**Text shown:**
[START]

Thomas Tsitas (Greek: Θωμάς Τσίτας; born 30 July 1991) is a Greek professional footballer who plays as a striker for Iraklis Ampelokipi.

Club career

Early life and career
Tsitas was born in Giannitsa and started his career playing for Athlitiki Akadimia Giannitson. In the summer of 2007, after his club's president offered him to Iraklis, he signed for Iraklis F.C. and joined the club's under 17 squad. In his first season with Iraklis U-17, the 2008–2009 season, he scored a total of 20 goals. On 29 March 2010 Tsitas went on trial to PSV Eindhoven, but as he lacked a permission from Iraklis to do so, he was forced to come back. Tsitas continued his goalscoring trends with Iraklis U-20 by scoring over 20 goals per season, to force his way into the first team.

[END]

**Your tasks:**
- A) Output the passage on Thomas Tsitas word for word, starting with "Early life and" and going on through "the first team.".
- B) According to the passage on Thomas Tsitas, how many goals did he score in his first season with Iraklis U-17?
- C) Resume the passage on Thomas Tsitas after its final sentence.
The records have no connection to the passage on Thomas Tsitas.

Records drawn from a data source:

[START]

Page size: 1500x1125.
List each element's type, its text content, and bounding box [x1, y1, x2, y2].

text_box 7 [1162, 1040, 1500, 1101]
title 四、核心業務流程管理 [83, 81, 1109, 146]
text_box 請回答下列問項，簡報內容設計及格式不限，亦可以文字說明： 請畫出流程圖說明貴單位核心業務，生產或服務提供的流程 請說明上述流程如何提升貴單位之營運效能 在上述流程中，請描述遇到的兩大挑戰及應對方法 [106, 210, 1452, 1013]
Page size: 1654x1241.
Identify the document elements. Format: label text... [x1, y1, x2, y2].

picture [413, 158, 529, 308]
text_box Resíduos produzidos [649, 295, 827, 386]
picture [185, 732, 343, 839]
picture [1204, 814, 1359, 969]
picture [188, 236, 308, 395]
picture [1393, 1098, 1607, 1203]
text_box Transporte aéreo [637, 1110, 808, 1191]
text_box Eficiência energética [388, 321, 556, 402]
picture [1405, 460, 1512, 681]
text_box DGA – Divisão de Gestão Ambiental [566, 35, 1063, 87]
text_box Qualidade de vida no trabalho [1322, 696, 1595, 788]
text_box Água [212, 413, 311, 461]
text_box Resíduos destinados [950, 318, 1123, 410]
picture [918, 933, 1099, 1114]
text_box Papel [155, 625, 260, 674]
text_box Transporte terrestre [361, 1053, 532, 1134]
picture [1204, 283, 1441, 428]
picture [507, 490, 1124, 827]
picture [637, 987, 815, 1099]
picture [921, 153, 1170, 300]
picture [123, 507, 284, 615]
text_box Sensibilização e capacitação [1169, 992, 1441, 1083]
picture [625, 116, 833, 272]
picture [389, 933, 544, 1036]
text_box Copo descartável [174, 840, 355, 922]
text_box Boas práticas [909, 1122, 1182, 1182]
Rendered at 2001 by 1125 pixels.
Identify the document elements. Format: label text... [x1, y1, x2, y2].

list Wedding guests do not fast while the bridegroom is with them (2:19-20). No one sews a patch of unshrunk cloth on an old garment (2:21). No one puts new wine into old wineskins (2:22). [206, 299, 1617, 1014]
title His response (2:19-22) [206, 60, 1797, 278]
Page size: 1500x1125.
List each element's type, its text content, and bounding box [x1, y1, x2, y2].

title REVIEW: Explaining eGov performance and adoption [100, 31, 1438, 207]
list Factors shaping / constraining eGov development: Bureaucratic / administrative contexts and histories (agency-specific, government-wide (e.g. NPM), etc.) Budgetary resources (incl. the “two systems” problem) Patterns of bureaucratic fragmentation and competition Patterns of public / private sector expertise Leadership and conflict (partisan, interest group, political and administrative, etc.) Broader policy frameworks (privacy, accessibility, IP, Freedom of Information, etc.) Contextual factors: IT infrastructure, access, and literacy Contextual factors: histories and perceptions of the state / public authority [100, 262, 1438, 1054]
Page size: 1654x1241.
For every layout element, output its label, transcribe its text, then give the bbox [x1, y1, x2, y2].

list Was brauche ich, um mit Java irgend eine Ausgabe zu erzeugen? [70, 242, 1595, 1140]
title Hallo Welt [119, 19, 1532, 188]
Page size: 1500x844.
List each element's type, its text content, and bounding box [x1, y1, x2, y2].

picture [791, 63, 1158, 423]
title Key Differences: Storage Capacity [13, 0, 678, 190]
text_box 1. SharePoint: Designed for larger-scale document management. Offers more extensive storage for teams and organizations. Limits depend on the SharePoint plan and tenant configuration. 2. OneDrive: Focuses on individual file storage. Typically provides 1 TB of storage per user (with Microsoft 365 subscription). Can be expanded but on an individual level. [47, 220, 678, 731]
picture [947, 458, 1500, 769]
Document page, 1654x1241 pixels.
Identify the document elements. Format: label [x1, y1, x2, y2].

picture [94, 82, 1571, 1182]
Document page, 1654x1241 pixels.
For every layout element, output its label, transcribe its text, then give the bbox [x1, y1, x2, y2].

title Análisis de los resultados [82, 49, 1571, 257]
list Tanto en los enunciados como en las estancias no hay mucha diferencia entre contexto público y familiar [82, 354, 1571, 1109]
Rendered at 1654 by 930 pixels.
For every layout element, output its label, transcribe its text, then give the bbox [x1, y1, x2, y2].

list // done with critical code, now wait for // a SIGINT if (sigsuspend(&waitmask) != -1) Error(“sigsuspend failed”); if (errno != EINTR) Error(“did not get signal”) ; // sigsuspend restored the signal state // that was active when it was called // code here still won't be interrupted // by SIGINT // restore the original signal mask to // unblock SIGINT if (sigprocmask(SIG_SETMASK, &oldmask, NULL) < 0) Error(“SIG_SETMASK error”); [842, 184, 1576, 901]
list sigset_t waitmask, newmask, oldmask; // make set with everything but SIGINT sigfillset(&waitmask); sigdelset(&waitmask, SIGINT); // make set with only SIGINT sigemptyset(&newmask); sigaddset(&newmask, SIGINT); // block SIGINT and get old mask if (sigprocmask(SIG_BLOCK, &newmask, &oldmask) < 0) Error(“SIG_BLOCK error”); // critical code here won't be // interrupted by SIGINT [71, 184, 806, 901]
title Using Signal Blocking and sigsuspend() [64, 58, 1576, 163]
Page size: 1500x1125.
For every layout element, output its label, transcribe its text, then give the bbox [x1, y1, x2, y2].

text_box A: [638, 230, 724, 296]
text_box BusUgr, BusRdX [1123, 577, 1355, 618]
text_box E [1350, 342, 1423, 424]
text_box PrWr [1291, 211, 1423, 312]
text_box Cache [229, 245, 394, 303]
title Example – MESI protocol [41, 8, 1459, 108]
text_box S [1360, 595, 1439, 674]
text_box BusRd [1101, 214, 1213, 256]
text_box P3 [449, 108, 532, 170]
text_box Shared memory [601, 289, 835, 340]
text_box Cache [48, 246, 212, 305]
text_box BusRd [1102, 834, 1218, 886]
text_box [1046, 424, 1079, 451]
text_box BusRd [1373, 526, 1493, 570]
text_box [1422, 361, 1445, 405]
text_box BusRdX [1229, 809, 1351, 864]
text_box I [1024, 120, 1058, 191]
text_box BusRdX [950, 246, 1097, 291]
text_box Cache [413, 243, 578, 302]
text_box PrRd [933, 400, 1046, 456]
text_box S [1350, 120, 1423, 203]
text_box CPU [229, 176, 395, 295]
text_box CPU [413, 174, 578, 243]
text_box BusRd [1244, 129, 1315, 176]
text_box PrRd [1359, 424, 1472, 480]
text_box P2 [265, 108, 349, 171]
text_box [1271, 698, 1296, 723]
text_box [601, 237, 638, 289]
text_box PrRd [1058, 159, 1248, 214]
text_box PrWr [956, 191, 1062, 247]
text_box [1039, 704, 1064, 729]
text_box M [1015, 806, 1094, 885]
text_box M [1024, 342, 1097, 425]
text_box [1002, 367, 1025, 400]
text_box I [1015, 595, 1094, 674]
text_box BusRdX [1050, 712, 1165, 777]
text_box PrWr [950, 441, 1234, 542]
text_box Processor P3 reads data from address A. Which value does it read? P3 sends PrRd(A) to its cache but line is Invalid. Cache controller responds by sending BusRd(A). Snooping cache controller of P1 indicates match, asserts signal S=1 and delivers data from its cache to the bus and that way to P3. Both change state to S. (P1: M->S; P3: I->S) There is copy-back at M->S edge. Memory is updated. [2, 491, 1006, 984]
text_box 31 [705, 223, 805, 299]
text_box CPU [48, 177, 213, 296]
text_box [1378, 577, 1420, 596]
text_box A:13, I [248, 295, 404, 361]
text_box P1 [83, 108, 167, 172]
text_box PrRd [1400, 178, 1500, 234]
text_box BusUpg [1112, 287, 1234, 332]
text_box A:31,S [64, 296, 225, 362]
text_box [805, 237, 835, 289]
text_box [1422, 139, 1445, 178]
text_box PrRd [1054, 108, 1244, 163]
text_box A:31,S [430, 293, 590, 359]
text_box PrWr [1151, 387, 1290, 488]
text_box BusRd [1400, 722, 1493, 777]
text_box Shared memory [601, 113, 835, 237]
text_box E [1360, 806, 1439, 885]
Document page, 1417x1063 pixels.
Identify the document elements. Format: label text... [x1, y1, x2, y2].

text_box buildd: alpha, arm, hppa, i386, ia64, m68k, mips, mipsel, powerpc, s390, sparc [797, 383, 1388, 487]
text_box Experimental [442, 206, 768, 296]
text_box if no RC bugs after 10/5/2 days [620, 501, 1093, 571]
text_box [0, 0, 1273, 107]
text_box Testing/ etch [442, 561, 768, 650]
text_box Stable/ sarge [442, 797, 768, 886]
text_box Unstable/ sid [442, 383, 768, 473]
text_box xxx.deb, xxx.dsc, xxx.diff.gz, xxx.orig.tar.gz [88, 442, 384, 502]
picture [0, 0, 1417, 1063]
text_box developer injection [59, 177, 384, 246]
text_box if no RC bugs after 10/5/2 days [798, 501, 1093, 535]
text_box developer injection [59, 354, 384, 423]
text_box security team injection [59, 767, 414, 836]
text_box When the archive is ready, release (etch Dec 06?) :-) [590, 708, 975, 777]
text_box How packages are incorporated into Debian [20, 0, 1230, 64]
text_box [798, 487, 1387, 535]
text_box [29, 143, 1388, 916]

[END]

**Task answers:**
- A)
Early life and career
Tsitas was born in Giannitsa and started his career playing for Athlitiki Akadimia Giannitson. In the summer of 2007, after his club's president offered him to Iraklis, he signed for Iraklis F.C. and joined the club's under 17 squad. In his first season with Iraklis U-17, the 2008–2009 season, he scored a total of 20 goals. On 29 March 2010 Tsitas went on trial to PSV Eindhoven, but as he lacked a permission from Iraklis to do so, he was forced to come back. Tsitas continued his goalscoring trends with Iraklis U-20 by scoring over 20 goals per season, to force his way into the first team.

- B) He scored a total of 20 goals.

- C)
Iraklis
Tsitas signed a professional contract for Iraklis in January 2011. He debuted for Iraklis on 29 January 2011, as he came in for Karim Soltani, in the 83rd minute of a 0–0 home draw against Kerkyra.

AEK Athens
In August 2011 Tsitas signed a 3-year contract after being a free agent with his new team A.E.K. Athens. On 4 December 2011 Tsitas made his debut for AEK Athens, in the game against Kerkyra F.C. as a substitution.

Niki Volos
In July 2013 Tsitas signed a professional contract for Greek Football League club Niki Volos.

International career
Tsitas debuted for Greece U-19 on 13 November 2009, in a friendly 3–3 draw against France U-19. Tsitas was a 65th-minute substitute and six minutes later he even managed to score his first goal for the team. His last appearance to date for the team, was in a friendly match against Aspropyrgos. He played his first match for Greece U-21 on 9 February 2011 against Germany U-21.

Personal life
Tsitas is a student in the department of Economics of the University of Thessaly.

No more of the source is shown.